[The Mountains of California by John Muir]@TWC D-Link book
The Mountains of California

CHAPTER VII
4/16

This is a glacier meadow.

It is about a mile and a half long by a quarter of a mile wide.

The trees come pressing forward all around in close serried ranks, planting their feet exactly on its margin, and holding themselves erect, strict and orderly like soldiers on parade; thus bounding the meadow with exquisite precision, yet with free curving lines such as Nature alone can draw.
With inexpressible delight you wade out into the grassy sun-lake, feeling yourself contained in one of Nature's most sacred chambers, withdrawn from the sterner influences of the mountains, secure from all intrusion, secure from yourself, free in the universal beauty.
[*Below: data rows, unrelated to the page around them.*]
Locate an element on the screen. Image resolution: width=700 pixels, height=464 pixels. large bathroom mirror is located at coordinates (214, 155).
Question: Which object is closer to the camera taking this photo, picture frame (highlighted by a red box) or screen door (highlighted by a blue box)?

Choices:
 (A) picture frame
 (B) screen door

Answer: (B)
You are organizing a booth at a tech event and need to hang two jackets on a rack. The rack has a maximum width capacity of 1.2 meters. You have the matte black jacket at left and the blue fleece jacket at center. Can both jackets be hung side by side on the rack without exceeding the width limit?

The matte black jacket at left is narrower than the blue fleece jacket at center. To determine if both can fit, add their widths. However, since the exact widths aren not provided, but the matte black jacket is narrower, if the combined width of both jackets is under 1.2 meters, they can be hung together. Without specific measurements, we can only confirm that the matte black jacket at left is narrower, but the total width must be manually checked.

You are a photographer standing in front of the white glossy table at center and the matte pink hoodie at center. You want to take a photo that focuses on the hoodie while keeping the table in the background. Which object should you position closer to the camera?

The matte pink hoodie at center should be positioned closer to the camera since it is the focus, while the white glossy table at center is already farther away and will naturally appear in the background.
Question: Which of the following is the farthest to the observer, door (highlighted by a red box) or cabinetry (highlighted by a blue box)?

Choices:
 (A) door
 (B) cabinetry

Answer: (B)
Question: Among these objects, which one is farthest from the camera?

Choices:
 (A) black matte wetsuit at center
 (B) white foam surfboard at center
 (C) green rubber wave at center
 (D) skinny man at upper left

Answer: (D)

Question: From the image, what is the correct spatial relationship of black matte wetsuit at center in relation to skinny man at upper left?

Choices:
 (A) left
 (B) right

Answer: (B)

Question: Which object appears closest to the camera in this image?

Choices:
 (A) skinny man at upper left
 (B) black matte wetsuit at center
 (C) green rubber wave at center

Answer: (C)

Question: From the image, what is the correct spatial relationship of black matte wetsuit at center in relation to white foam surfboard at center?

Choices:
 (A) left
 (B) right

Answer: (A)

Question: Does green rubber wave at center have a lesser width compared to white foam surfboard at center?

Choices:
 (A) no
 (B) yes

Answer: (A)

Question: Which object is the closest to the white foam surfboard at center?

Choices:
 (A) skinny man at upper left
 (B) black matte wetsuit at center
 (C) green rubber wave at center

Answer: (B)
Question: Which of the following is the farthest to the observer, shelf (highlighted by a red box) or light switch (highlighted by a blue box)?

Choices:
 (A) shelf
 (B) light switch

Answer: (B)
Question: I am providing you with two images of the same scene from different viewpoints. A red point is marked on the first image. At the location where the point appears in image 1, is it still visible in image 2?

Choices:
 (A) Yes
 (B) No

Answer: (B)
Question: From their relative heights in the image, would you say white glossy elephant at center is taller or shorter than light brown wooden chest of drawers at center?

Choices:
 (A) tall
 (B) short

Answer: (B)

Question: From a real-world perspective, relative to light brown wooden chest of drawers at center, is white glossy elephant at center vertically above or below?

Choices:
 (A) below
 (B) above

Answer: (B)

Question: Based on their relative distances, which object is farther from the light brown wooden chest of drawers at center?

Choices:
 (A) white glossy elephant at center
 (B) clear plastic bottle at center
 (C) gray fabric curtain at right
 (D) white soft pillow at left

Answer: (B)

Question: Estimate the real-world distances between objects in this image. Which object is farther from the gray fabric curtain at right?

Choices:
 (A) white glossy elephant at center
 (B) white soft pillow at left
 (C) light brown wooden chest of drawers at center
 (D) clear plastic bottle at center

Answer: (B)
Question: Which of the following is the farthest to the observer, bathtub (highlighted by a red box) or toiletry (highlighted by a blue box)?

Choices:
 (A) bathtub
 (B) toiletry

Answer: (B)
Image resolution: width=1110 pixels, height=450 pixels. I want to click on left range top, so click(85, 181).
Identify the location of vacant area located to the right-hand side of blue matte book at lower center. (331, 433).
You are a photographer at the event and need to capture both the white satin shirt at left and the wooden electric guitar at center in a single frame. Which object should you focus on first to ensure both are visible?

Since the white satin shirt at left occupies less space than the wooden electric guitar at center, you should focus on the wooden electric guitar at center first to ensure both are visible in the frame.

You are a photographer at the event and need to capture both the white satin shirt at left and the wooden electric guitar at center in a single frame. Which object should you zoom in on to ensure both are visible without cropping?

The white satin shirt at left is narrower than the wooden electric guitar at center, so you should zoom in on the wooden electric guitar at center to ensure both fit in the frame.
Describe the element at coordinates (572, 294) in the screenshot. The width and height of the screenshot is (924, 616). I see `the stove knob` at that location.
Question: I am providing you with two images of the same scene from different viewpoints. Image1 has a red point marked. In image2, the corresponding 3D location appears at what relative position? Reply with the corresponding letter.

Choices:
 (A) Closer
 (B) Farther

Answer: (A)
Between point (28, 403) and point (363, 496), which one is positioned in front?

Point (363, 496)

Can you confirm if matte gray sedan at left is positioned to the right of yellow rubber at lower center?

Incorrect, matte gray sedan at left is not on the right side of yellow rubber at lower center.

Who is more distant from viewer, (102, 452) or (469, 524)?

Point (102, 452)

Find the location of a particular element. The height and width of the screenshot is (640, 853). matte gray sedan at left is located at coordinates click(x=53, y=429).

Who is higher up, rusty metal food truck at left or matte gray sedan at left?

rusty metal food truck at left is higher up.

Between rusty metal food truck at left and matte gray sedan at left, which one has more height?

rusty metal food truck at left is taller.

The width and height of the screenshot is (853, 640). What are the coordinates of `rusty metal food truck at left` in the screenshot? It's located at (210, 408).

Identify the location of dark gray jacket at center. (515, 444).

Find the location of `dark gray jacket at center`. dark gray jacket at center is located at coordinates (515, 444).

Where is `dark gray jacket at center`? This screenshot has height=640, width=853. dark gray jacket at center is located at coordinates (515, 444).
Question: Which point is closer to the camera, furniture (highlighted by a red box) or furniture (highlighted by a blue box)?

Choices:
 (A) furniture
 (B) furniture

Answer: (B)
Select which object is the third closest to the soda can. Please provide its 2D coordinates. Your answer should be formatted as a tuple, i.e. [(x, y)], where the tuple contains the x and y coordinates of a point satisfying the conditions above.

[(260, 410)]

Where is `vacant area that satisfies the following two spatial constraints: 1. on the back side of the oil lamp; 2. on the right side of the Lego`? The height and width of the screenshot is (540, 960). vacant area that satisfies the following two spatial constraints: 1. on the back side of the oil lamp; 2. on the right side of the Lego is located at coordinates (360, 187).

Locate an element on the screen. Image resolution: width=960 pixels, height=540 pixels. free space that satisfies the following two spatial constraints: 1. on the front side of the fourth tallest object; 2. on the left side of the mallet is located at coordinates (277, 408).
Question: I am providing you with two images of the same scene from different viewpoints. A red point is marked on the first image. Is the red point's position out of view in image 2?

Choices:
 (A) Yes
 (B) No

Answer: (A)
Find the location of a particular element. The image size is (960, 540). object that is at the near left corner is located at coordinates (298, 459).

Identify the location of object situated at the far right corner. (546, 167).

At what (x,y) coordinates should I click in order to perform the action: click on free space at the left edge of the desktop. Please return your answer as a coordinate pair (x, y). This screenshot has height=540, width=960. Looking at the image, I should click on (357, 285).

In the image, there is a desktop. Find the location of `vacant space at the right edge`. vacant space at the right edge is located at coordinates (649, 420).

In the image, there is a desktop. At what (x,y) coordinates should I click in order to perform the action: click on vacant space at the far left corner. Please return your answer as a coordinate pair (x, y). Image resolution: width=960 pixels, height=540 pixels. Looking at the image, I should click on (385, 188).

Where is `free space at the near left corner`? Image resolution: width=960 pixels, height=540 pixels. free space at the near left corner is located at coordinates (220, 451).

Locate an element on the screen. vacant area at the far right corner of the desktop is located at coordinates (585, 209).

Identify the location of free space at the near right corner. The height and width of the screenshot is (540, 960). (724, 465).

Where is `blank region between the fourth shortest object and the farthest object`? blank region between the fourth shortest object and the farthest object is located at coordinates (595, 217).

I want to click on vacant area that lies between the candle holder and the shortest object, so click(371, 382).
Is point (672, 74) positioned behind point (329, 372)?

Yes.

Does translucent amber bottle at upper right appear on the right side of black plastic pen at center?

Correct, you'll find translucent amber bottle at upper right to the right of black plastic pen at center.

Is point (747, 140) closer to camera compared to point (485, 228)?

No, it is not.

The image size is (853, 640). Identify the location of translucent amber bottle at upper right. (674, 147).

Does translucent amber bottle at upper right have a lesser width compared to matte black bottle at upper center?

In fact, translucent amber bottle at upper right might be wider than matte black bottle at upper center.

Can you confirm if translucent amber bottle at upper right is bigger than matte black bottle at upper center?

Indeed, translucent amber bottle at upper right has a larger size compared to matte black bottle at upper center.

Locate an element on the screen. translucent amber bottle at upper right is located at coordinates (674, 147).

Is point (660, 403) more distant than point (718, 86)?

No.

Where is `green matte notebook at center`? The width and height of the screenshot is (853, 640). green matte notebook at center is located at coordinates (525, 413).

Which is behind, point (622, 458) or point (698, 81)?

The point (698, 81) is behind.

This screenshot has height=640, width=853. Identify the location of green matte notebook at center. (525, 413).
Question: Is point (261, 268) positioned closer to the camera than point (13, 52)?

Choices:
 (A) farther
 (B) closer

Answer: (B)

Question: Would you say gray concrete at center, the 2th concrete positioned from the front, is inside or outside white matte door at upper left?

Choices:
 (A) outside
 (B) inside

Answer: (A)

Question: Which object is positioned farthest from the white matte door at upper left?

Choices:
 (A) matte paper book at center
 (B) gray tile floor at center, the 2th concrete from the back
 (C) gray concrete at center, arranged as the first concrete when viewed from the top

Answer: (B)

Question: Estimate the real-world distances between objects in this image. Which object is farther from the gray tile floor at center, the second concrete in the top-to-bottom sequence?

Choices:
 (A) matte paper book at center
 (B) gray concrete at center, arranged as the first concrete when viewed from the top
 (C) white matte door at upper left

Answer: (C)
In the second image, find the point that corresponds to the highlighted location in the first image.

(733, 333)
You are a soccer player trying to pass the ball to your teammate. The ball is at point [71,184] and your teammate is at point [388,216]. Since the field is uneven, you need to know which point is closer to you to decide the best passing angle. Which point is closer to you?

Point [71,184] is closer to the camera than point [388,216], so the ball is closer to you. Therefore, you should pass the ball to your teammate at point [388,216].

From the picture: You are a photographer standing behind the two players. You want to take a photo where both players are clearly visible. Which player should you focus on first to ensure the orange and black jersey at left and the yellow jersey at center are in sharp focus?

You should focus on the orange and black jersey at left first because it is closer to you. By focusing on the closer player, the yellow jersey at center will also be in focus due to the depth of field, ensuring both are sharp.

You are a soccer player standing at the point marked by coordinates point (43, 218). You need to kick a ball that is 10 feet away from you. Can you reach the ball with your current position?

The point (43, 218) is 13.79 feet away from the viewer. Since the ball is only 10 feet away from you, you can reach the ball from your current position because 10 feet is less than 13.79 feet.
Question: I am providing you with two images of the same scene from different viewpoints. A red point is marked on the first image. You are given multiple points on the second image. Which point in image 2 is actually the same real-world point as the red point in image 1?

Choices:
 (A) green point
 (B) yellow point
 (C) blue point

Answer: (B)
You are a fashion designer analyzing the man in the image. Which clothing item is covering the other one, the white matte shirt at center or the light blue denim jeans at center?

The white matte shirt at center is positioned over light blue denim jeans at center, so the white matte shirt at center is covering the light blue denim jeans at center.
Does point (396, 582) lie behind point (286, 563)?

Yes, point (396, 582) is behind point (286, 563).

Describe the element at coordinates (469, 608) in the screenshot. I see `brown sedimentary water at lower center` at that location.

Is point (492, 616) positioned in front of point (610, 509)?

And notwithstanding the scene is so impressively spiritual, and you seem dissolved in it, yet everything about you is beating with warm, terrestrial, human love and life delightfully substantial and familiar.
The resiny pines are types of health and steadfastness; the robins feeding on the sod belong to the same species you have known since childhood; and surely these daisies, larkspurs, and goldenrods are the very friend-flowers of the old home garden.

Bees hum as in a harvest noon, butterflies waver above the flowers, and like them you lave in the vital sunshine, too richly and homogeneously joy-filled to be capable of partial thought.